* **Exercise inputs**
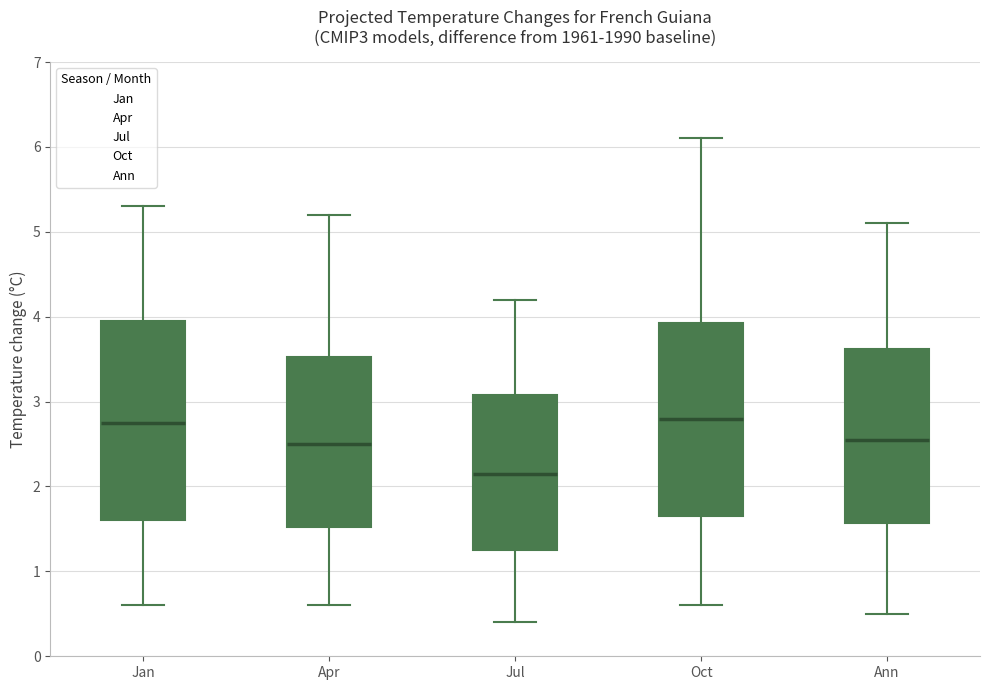

Reading left to right, read every box against the y-axis: the position of its median line, the range the box covers, and the ends of its whiskers. The values are not printed on the chart, so give them approximately, as read against the axis.

Jan: median 2.8, box 1.6 to 4.0, whiskers 0.6 to 5.3
Apr: median 2.5, box 1.5 to 3.5, whiskers 0.6 to 5.2
Jul: median 2.2, box 1.3 to 3.1, whiskers 0.4 to 4.2
Oct: median 2.8, box 1.7 to 3.9, whiskers 0.6 to 6.1
Ann: median 2.6, box 1.6 to 3.6, whiskers 0.5 to 5.1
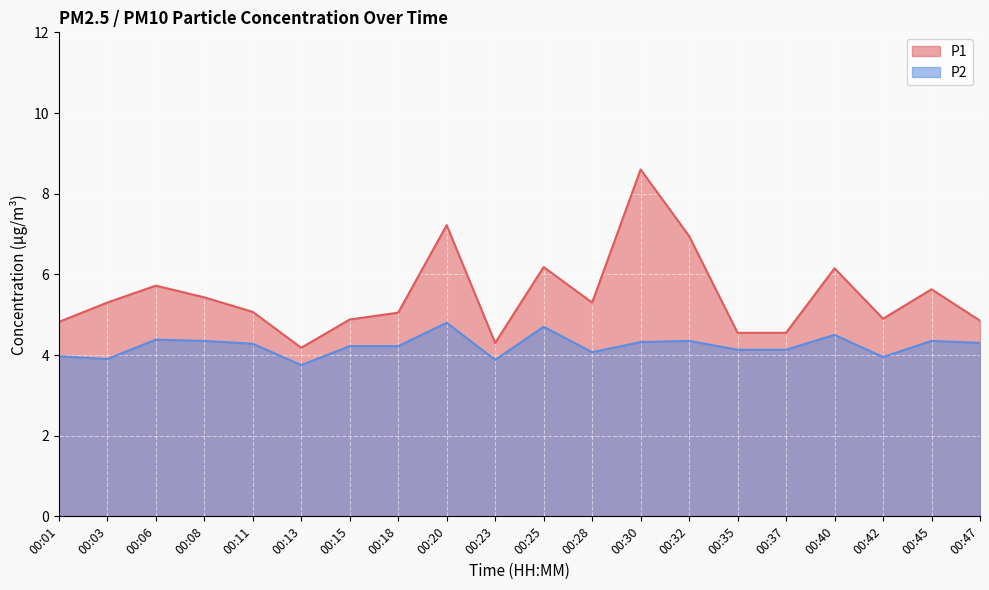

At how many categories does at least one series exceed 8?

1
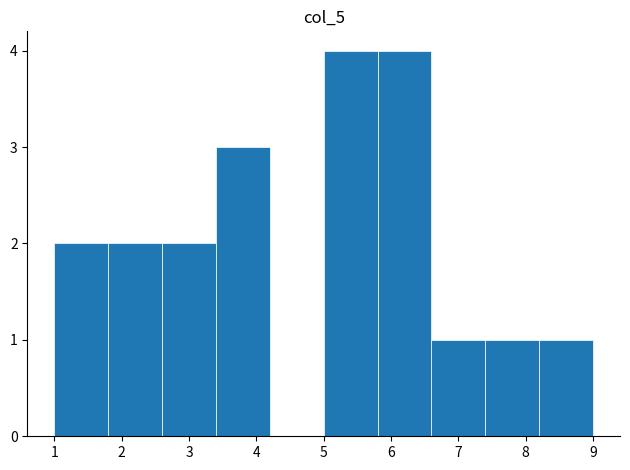

What is the height of the bar covering 8.2 to 9.0 on the x-axis? The values are not printed on the chart, so give them approximately, as read against the axis.

1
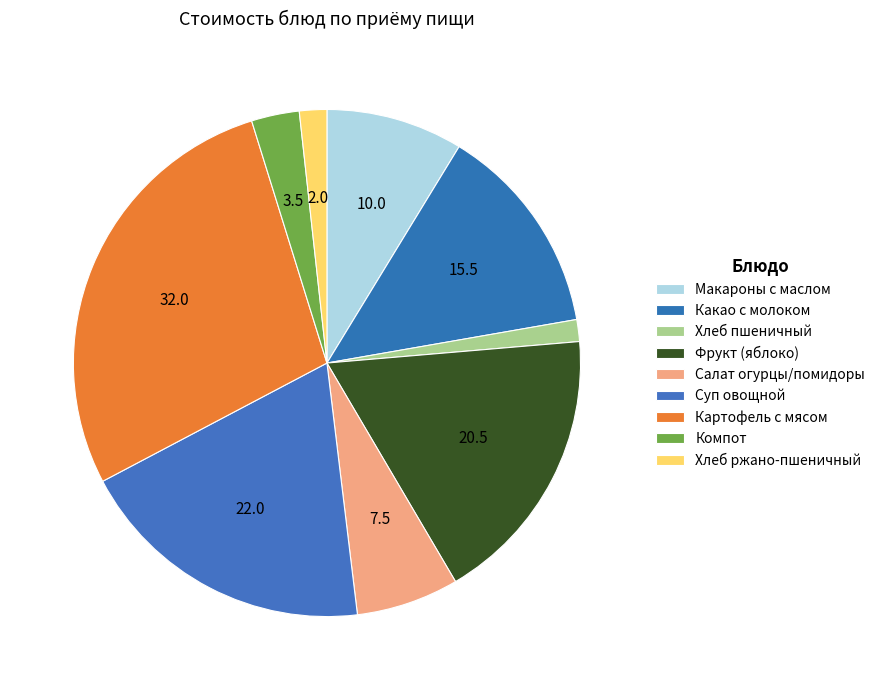

Which slice is the largest?

Картофель тушеный с мясными изделиями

* **Exercise directions**
Please return everything from the line containing "At how many" down to the end of the entries above, both ends included and word for word, leaving the pictures out.

* **Solution for this task**
At how many categories does at least one series exceed 8?

1

What is the height of the bar covering 8.2 to 9.0 on the x-axis? The values are not printed on the chart, so give them approximately, as read against the axis.

1

Which slice is the largest?

Картофель тушеный с мясными изделиями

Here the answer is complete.